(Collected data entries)
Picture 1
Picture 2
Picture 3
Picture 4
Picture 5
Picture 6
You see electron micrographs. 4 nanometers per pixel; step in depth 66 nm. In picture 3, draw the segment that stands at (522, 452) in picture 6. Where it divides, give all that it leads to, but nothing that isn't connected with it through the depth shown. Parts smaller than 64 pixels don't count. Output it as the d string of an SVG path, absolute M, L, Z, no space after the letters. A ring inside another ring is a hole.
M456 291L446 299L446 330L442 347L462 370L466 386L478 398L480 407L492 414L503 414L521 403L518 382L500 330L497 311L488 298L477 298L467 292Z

...

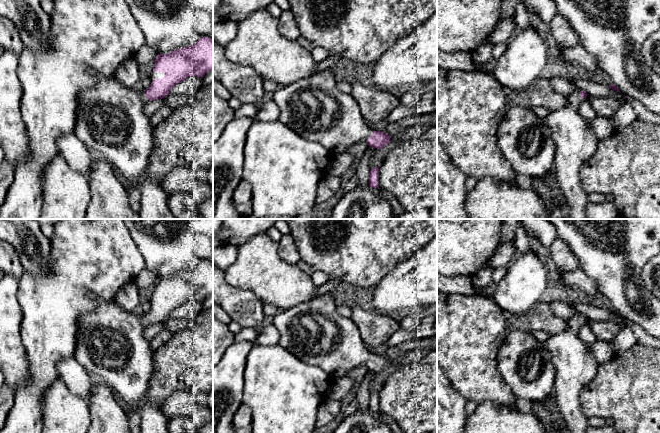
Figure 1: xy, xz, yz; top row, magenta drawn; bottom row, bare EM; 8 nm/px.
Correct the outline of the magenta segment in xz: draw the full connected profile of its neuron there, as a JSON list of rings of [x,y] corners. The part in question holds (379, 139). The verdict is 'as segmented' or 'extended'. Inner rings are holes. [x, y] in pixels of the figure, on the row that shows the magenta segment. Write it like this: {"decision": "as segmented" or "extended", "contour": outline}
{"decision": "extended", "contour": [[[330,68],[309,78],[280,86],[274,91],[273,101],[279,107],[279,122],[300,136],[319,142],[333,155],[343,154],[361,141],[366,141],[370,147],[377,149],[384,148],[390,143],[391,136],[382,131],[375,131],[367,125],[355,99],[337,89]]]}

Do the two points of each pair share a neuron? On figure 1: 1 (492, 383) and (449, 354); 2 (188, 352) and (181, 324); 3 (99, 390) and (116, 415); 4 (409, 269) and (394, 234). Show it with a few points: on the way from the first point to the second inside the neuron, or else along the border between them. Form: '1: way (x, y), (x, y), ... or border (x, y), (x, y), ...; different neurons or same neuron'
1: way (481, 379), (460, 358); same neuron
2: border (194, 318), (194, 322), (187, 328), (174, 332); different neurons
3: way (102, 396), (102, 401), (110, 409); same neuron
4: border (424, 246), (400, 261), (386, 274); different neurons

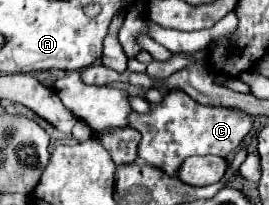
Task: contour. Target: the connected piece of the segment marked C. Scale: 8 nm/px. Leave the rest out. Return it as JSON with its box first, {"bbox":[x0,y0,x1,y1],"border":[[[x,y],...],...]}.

...

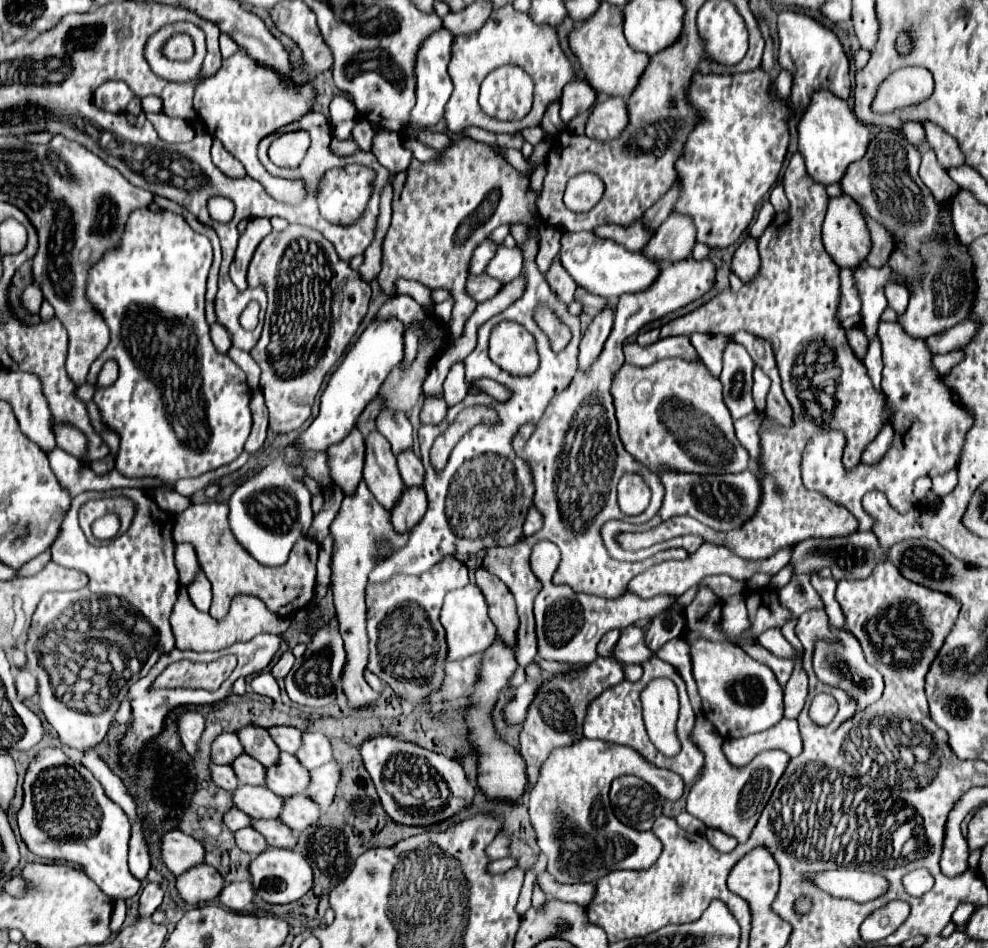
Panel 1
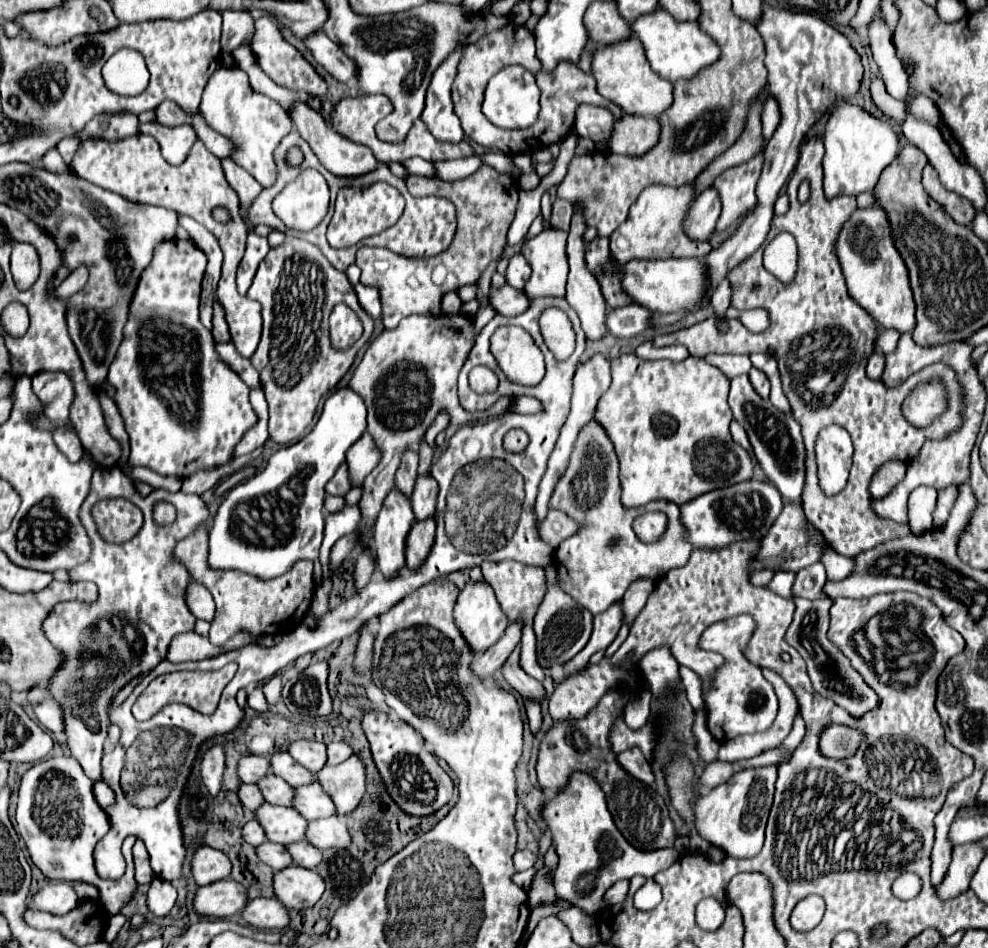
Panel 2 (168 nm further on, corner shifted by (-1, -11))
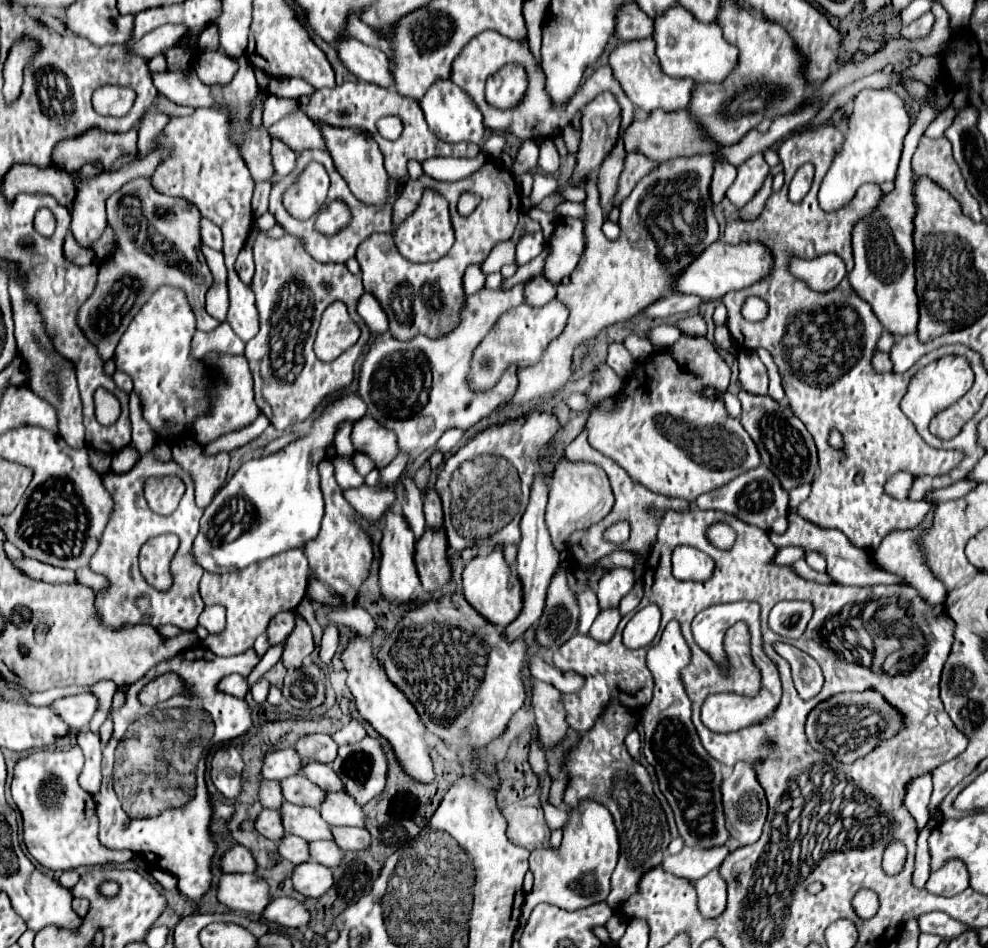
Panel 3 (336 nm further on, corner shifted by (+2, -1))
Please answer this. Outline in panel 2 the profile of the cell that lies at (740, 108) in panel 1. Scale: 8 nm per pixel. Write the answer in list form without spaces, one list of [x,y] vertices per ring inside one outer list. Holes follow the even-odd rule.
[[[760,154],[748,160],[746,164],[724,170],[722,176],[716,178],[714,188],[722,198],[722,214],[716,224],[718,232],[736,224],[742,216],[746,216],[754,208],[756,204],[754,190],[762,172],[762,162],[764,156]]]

### WHAT IS BEING ASKED
Find and copy each line of the data where "further" is present.

### RESPONSE FOR THIS EXERCISE
Panel 2 (168 nm further on, corner shifted by (-1, -11))
Panel 3 (336 nm further on, corner shifted by (+2, -1))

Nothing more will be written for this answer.